今回は最高裁判決前の下級審裁判判例を読む時の注意点(代理人の行為)編です。

これは平静12年の裁決事例です。
事案、請求人の税務代理を委任した税理士が、平成7年分の請求人の不動産所得について、本件青色決算書に架空の必要経費を多額に計上することにより、不動産所得に多額の損失があったごとくに見せかけ、その結果として不正に所得税を免れていた。

隠ぺい又は仮装があるとして、重加算税賦課決定がされました。

裁決、「重加算税は、納税義務違反の発生を防止し、徴税の実を挙げるため違反者に対して課される行政上の処置(措置)であり、代理人等の第三者を利用することによって利益を享受する者は、それによる不利益をも甘受すべきであるとの原則が適用されるべきであるから、第三者に申告を一任した場合には、その者の申告行為は納税者自身がしたものと取り扱われ、その者が国税の課税標準等又は税額等の計算の基礎となるべき事実の全部又は一部の隠ぺい又は仮装を代理人が行った場合には、納税者本人にもその効果が及ぶと。

そのため、代理人を利用した場合には直ちにその効果が及ぶとされております。

これを本件についてみると、代理人である税理士の行為は、平成7年分の不動産所得について、青色決算書に架空の必要経費を多額に計上することにより、不動産所得に多額の損失があったごとくに見せかけて、その結果として不正に所得税を免れていたということなので、税理士に申告手続等を一任した請求人が、隠ぺい、仮想行為をしたと評価できます、ということなので、重加算税は適応だということになりました。

しかしながらこの後、税理士の隠ぺい、仮想に対する最高裁判決が出ております。
以下の場合には、隠ぺい仮装行為を納税者本人の行為と同視できるとして、重加算税の賦課要件を満たす、ということです。
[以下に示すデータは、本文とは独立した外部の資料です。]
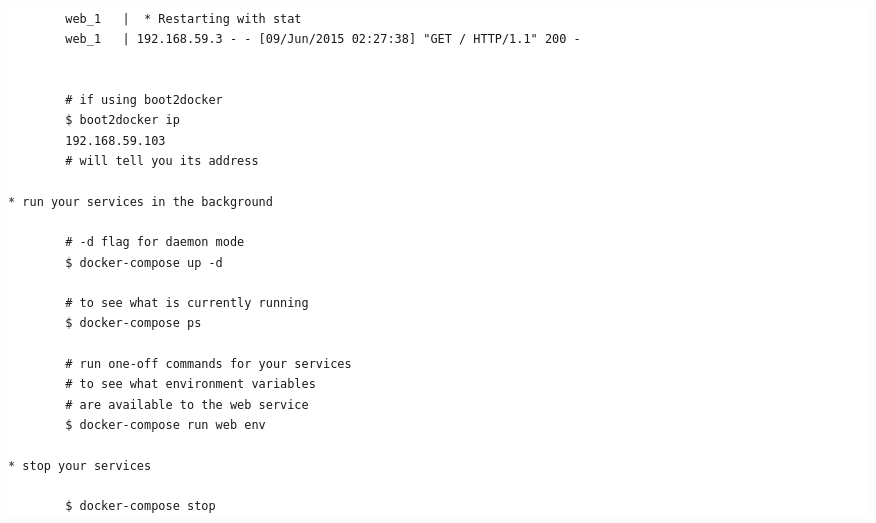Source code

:             web_1   |  * Restarting with stat
            web_1   | 192.168.59.3 - - [09/Jun/2015 02:27:38] "GET / HTTP/1.1" 200 -


            # if using boot2docker
            $ boot2docker ip
            192.168.59.103
            # will tell you its address

    * run your services in the background

            # -d flag for daemon mode
            $ docker-compose up -d

            # to see what is currently running
            $ docker-compose ps

            # run one-off commands for your services
            # to see what environment variables
            # are available to the web service
            $ docker-compose run web env

    * stop your services

            $ docker-compose stop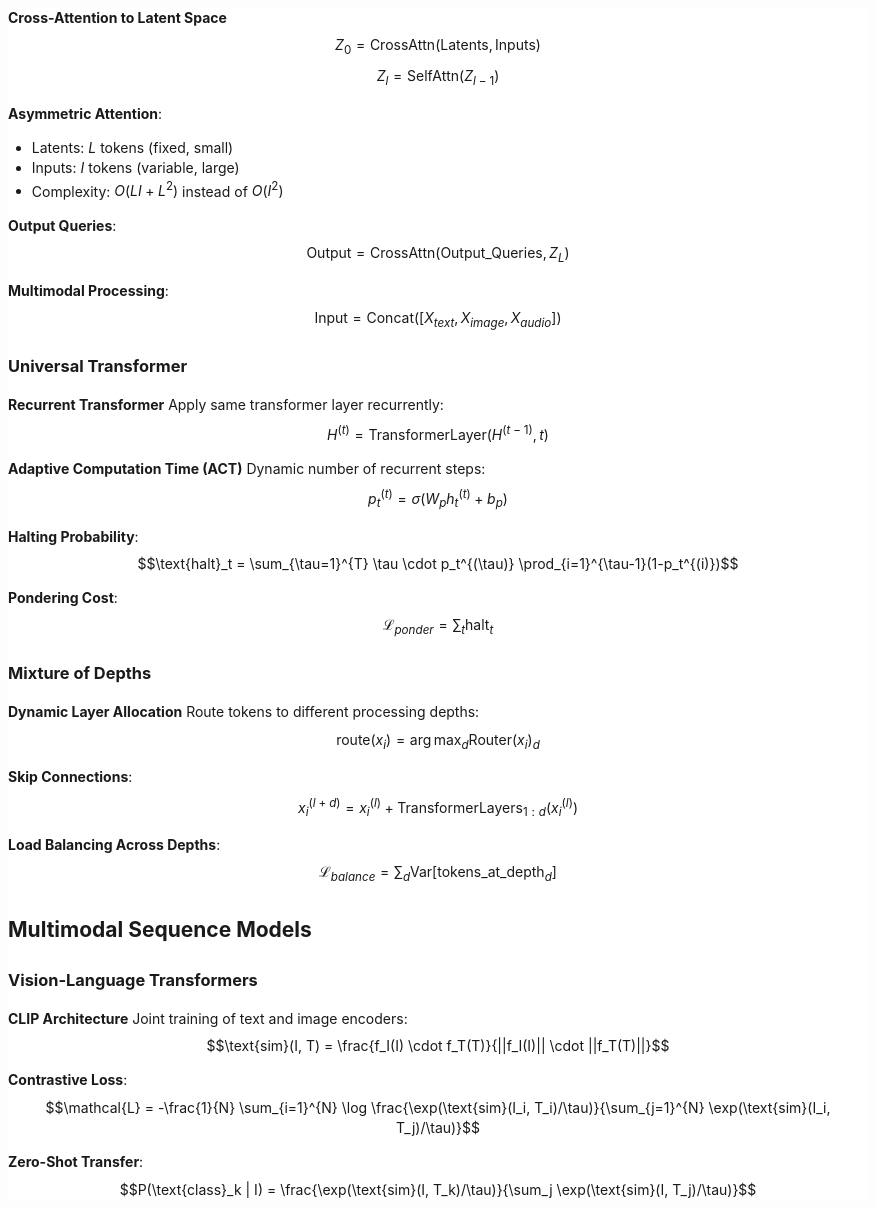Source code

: **Cross-Attention to Latent Space**
$$Z_0 = \text{CrossAttn}(\text{Latents}, \text{Inputs})$$
$$Z_l = \text{SelfAttn}(Z_{l-1})$$

**Asymmetric Attention**:
- Latents: $L$ tokens (fixed, small)
- Inputs: $I$ tokens (variable, large)
- Complexity: $O(LI + L^2)$ instead of $O(I^2)$

**Output Queries**:
$$\text{Output} = \text{CrossAttn}(\text{Output\_Queries}, Z_L)$$

**Multimodal Processing**:
$$\text{Input} = \text{Concat}([X_{text}, X_{image}, X_{audio}])$$

### Universal Transformer

**Recurrent Transformer**
Apply same transformer layer recurrently:
$$H^{(t)} = \text{TransformerLayer}(H^{(t-1)}, t)$$

**Adaptive Computation Time (ACT)**
Dynamic number of recurrent steps:
$$p_t^{(t)} = \sigma(W_p h_t^{(t)} + b_p)$$

**Halting Probability**:
$$\text{halt}_t = \sum_{\tau=1}^{T} \tau \cdot p_t^{(\tau)} \prod_{i=1}^{\tau-1}(1-p_t^{(i)})$$

**Pondering Cost**:
$$\mathcal{L}_{ponder} = \sum_t \text{halt}_t$$

### Mixture of Depths

**Dynamic Layer Allocation**
Route tokens to different processing depths:
$$\text{route}(x_i) = \arg\max_d \text{Router}(x_i)_d$$

**Skip Connections**:
$$x_i^{(l+d)} = x_i^{(l)} + \text{TransformerLayers}_{1:d}(x_i^{(l)})$$

**Load Balancing Across Depths**:
$$\mathcal{L}_{balance} = \sum_d \text{Var}[\text{tokens\_at\_depth}_d]$$

## Multimodal Sequence Models

### Vision-Language Transformers

**CLIP Architecture**
Joint training of text and image encoders:
$$\text{sim}(I, T) = \frac{f_I(I) \cdot f_T(T)}{||f_I(I)|| \cdot ||f_T(T)||}$$

**Contrastive Loss**:
$$\mathcal{L} = -\frac{1}{N} \sum_{i=1}^{N} \log \frac{\exp(\text{sim}(I_i, T_i)/\tau)}{\sum_{j=1}^{N} \exp(\text{sim}(I_i, T_j)/\tau)}$$

**Zero-Shot Transfer**:
$$P(\text{class}_k | I) = \frac{\exp(\text{sim}(I, T_k)/\tau)}{\sum_j \exp(\text{sim}(I, T_j)/\tau)}$$
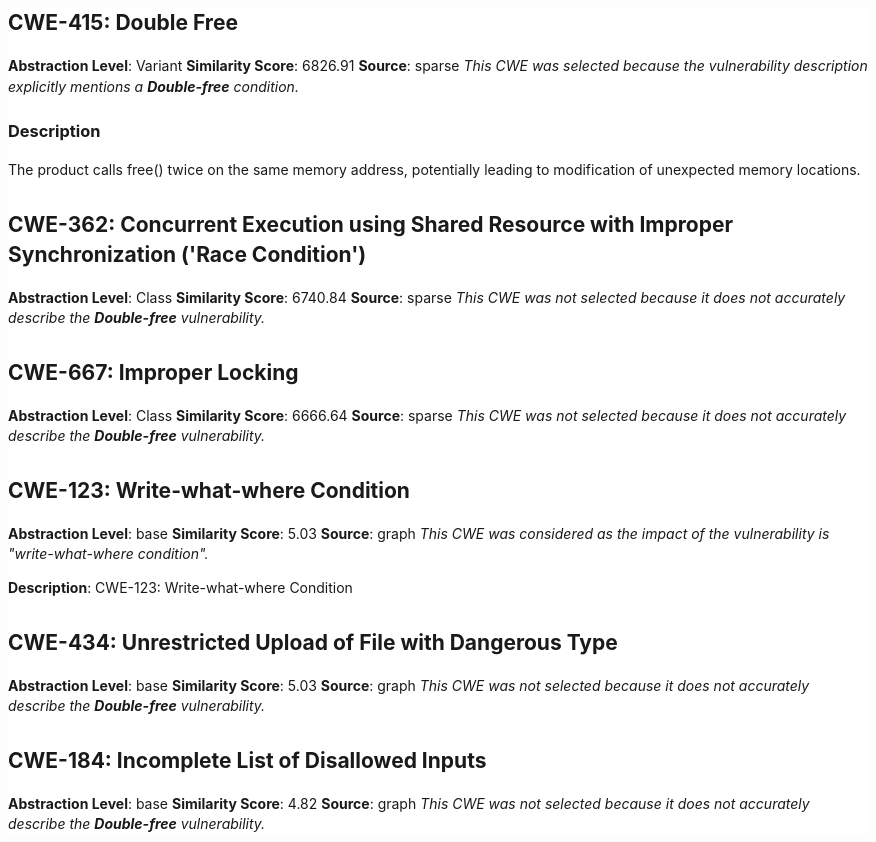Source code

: ## CWE-415: Double Free
**Abstraction Level**: Variant
**Similarity Score**: 6826.91
**Source**: sparse
*This CWE was selected because the vulnerability description explicitly mentions a **Double-free** condition.*

### Description
The product calls free() twice on the same memory address, potentially leading to modification of unexpected memory locations.

## CWE-362: Concurrent Execution using Shared Resource with Improper Synchronization ('Race Condition')
**Abstraction Level**: Class
**Similarity Score**: 6740.84
**Source**: sparse
*This CWE was not selected because it does not accurately describe the **Double-free** vulnerability.*

## CWE-667: Improper Locking
**Abstraction Level**: Class
**Similarity Score**: 6666.64
**Source**: sparse
*This CWE was not selected because it does not accurately describe the **Double-free** vulnerability.*

## CWE-123: Write-what-where Condition
**Abstraction Level**: base
**Similarity Score**: 5.03
**Source**: graph
*This CWE was considered as the impact of the vulnerability is "write-what-where condition".*

**Description**:
CWE-123: Write-what-where Condition

## CWE-434: Unrestricted Upload of File with Dangerous Type
**Abstraction Level**: base
**Similarity Score**: 5.03
**Source**: graph
*This CWE was not selected because it does not accurately describe the **Double-free** vulnerability.*

## CWE-184: Incomplete List of Disallowed Inputs
**Abstraction Level**: base
**Similarity Score**: 4.82
**Source**: graph
*This CWE was not selected because it does not accurately describe the **Double-free** vulnerability.*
本人の行為と同視できるかどうかを問題にするということです。

前述では、税理士に一任した場合には直ちに本人の行為と同視できると判断されたということになります。
最高裁(1)から(4)があります。
(1)納税者において当該税理士が隠ぺい仮装行為を行うこと若しくは行ったことを認識し、又は容易に認識することができたことということなので、本人が税理士が隠ぺい、仮想行為をするということを認識したかあるいは容易に認識できた場合でないといけない。

(2)法定申告期限までにその是正や過少申告防止の措置を講ずることができたことということなので、知っていてかつ防止措置ができること

(3)納税者においてこれを防止せずに隠ぺい仮装行為が行われたということなので、知っていてかつ防止できたのに防止しなかったということ

(4)に基づいて過少申告がされたということになりますので、先程の裁決事例です。
この最高裁判決後例えば今だったらこの最高裁判決に当てはめる必要が出てくるということなので、税理士の行為が直ちに本人の行為と同視されるわけではなく、これらの(1)から(4)について更に審議をして、事実認定をしなければならないということになります。

そのため、最高裁判決がある場合には、その前の裁決事例、あるいは裁判事例の判決はそのまま適用できるかどうかは分からないと。

最高裁判決の要件に当てはめて考えないといけないということが原則となりますので、最高裁判決が覆る場合には別ですが、そうでない限りは原則として最高裁判決で考えていくということになりますので、この点ご注意いただければと思います。